How Does Sound Financial Bancorp's Debt Impact Its P/E Ratio?
With net cash of US$36m, Sound Financial Bancorp has a very strong balance sheet, which may be important for its business. Having said that, at 45% of its market capitalization the cash hoard would contribute towards a higher P/E ratio.
The Bottom Line On Sound Financial Bancorp's P/E Ratio
Sound Financial Bancorp has a P/E of 11.5. That's below the average in the US market, which is 14.0. Falling earnings per share are likely to be keeping potential buyers away, the relatively strong balance sheet will allow the company time to invest in growth. If it achieves that, then there's real potential that the low P/E could eventually indicate undervaluation. Given Sound Financial Bancorp's P/E ratio has declined from 11.5 to 11.5 in the last month, we know for sure that the market is less confident about the business today, than it was back then. For those who don't like to trade against momentum, that could be a warning sign, but a contrarian investor might want to take a closer look.

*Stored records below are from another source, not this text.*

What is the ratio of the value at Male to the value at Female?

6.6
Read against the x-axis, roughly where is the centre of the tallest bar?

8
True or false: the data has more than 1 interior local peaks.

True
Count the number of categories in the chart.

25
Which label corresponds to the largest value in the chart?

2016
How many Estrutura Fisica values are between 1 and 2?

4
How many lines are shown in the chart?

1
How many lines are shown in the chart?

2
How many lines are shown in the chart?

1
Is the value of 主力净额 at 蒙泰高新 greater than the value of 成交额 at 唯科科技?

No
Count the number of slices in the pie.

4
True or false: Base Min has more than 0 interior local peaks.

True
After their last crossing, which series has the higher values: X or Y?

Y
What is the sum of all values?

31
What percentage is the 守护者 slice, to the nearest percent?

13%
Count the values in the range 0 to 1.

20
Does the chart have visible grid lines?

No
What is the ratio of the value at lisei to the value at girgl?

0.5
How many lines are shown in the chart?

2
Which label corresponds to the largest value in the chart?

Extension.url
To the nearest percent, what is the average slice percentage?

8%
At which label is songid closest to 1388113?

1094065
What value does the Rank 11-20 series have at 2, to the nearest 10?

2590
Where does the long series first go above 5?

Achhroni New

When the market is wrong about a stock, it gives savvy investors an opportunity. If it is underestimating a company, investors can make money by buying and holding the shares until the market corrects itself. We don't have analyst forecasts, but shareholders might want to examine this detailed historical graph of earnings, revenue and cash flow.
But note: Sound Financial Bancorp may not be the best stock to buy. So take a peek at this free list of interesting companies with strong recent earnings growth (and a P/E ratio below 20).
If you spot an error that warrants correction, please contact the editor at email@example.com. This article by Simply Wall St is general in nature. It does not constitute a recommendation to buy or sell any stock, and does not take account of your objectives, or your financial situation. Simply Wall St has no position in the stocks mentioned.
We aim to bring you long-term focused research analysis driven by fundamental data. Note that our analysis may not factor in the latest price-sensitive company announcements or qualitative material. Thank you for reading.